The measurement of salivary cortisol is now considered a feasible, reliable, and accurate indicator of serum free cortisol, and late-night salivary sampling has emerged as a valuable screening test for hyperactivity of the HPA axis in suspected Cushing disease and other states of cortisol excess in adults and children [38]. Salivary cortisol measurement for stress research especially in adults has also expanded significantly in recent years [36,39-41] but while its use has also become more prevalent in pediatric research, the interpretation of both the awakening salivary cortisol and CAR in children has not been reliably established [32]. Self-reported stress in adults is associated with both increased salivary cortisol upon first wakening and CAR [36] but the association in adults of waist circumference with both wakening salivary cortisol and CAR has been conflicting, with some finding a positive correlation [42] and some finding no correlation [43].
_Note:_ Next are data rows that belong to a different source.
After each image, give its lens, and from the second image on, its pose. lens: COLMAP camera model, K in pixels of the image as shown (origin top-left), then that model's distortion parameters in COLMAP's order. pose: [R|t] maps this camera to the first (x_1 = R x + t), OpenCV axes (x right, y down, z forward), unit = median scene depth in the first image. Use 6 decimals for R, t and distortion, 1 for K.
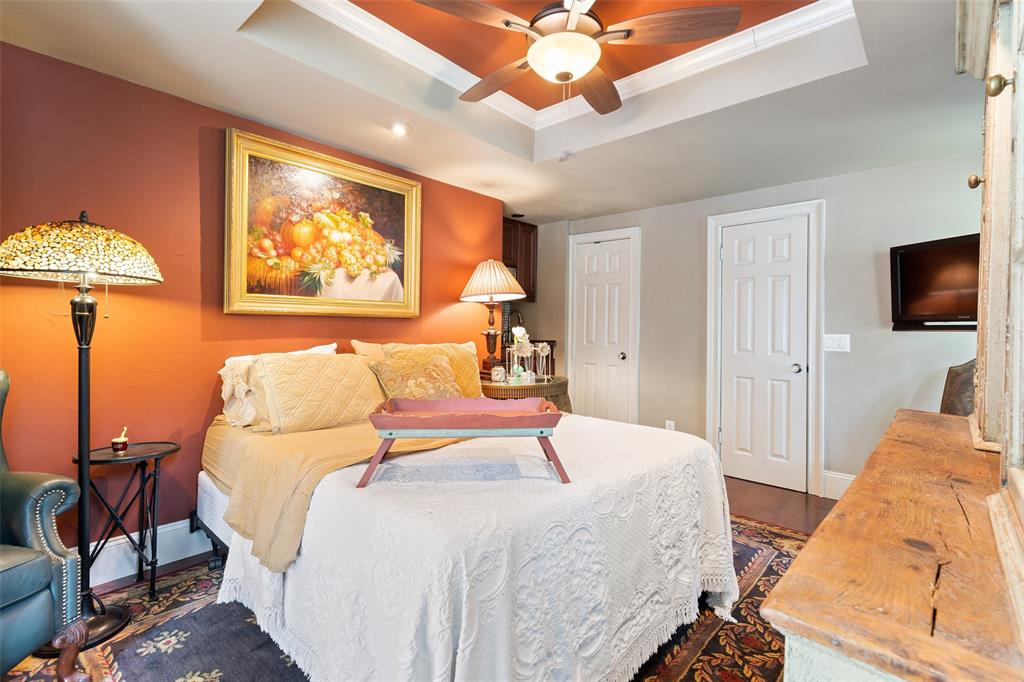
lens RADIAL K [[460.8, 0, 512.4], [0, 460.8, 334.0], [0, 0, 1]] dist [0.007468, -0.001264]
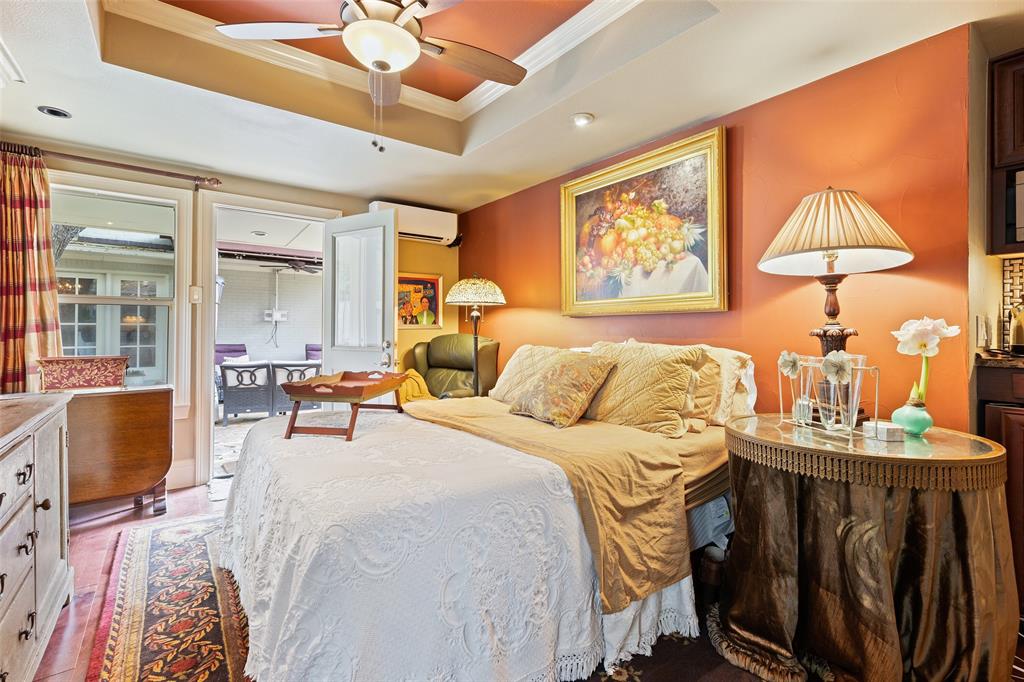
lens RADIAL K [[460.8, 0, 512.2], [0, 460.8, 333.9], [0, 0, 1]] dist [0.007468, -0.001264]
pose [[-0.184641, 0.004959, -0.982793, 0.645380], [-0.009211, 0.999935, 0.006776, 0.000064], [0.982763, 0.010303, -0.184584, 0.900259]]
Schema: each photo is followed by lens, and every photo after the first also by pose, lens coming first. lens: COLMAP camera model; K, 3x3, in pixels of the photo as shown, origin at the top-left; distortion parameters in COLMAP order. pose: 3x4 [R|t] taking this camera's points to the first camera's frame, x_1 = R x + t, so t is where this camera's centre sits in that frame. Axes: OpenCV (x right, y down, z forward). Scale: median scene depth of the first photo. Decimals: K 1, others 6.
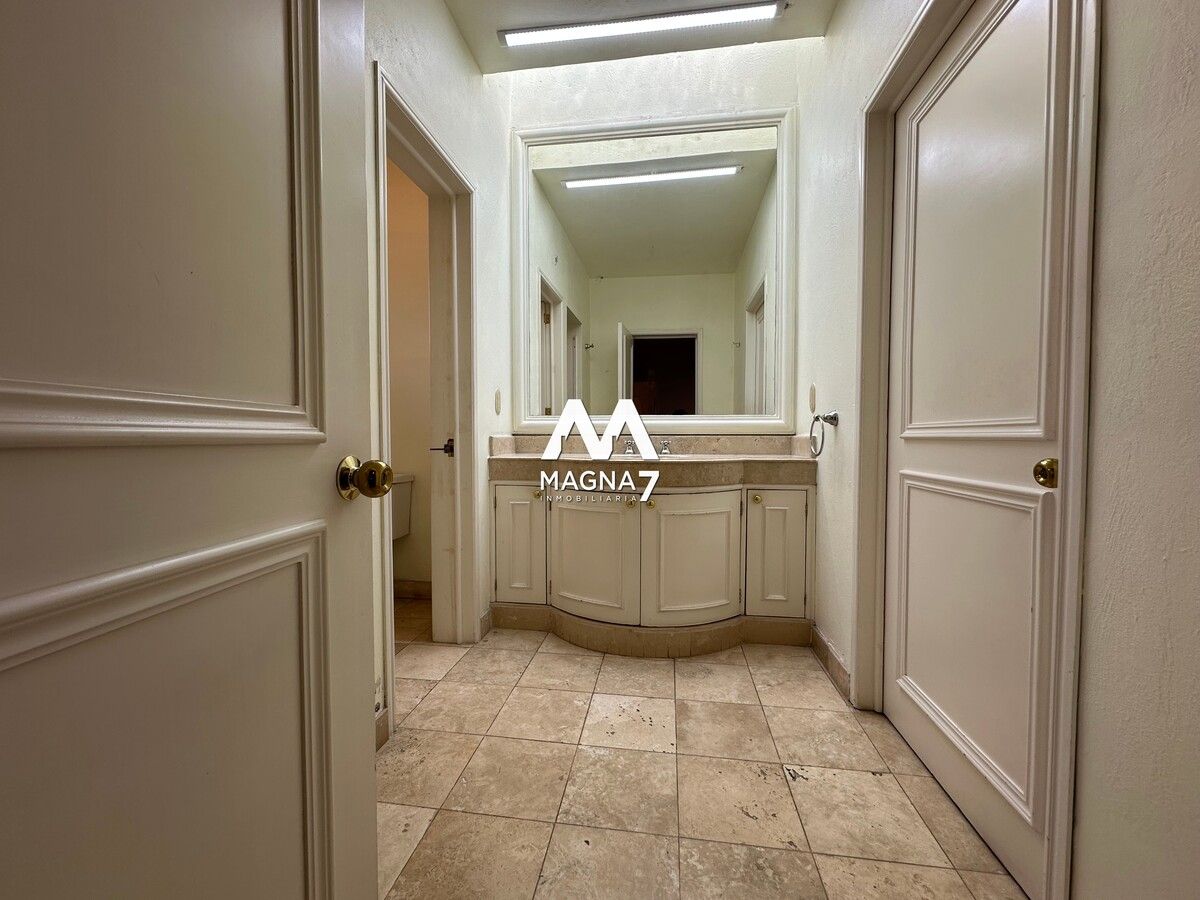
lens RADIAL K [[478.5, 0, 600.7], [0, 478.5, 450.6], [0, 0, 1]] dist [-0.001818, 0.000645]
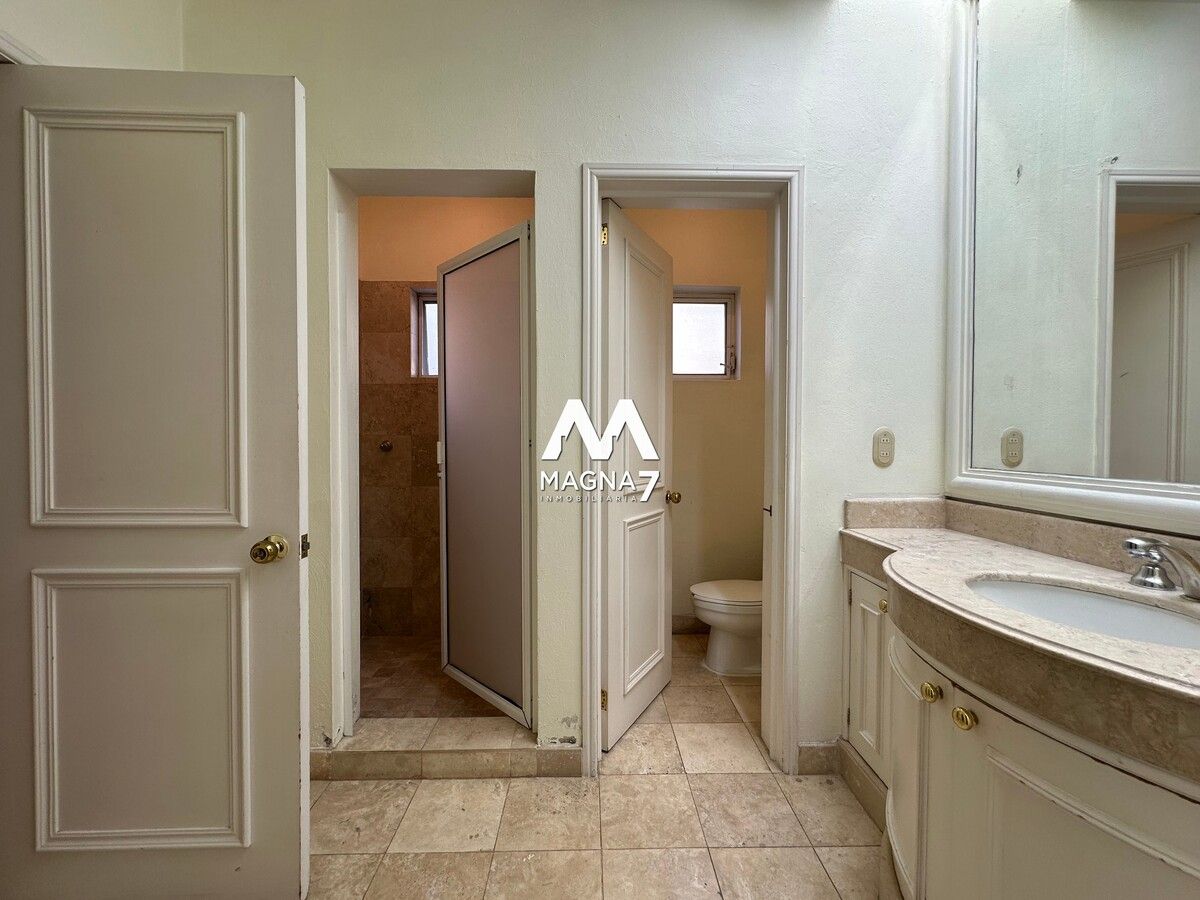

This study was limited by small sample size; an expanded study would provide more power to discern subtler associations between chronic stress, HPA axis activation, and markers of MetS. Furthermore, while the study population included children with ethnic and economic characteristics that have been associated with stress, it is reasonable to speculate that levels of stress in this study population-organized and motivated enough to attend obesity clinic-were insufficient to illuminate associations. Finally, while the questionnaires used have all been validated for this type of research, simultaneous use of three questionnaires with different Likert scales (e.g. from 0-4 vs. from 1-5), time periods assessed (e.g. over the past 1 week vs. 1 month vs. in general), and formats may have been confusing to the subjects. The finding of high correlation between the PSS and PANAS-S, however, suggests that at least these stress questionnaires were in fact accurate gauges of stress in these children.

Conclusion

In conclusion, while theoretically attractive, precise relationships between psychological stress, activation of the HPA axis, deposition of ectopic fat and risk for metabolic syndrome remain unresolved. Optimal and feasible approaches to measuring perceived stress and HPA axis activation in children also merit further study. If psychological stress in children can be linked to chronic HPA activation and components of MetS including ectopic fat distribution, insulin resistance and dyslipidemia, a potential role for stress-reducing interventions (e.g. mindfulness training) to reduce the morbidity of obesity could emerge.

Funding

This work was supported by the National Institutes of Health (grant number T32 DK077586); and the Endocrine Fellows Foundation (grant number 133-AAA7577).

Competing and Conflicting Interests

The authors report no conflicts of interest.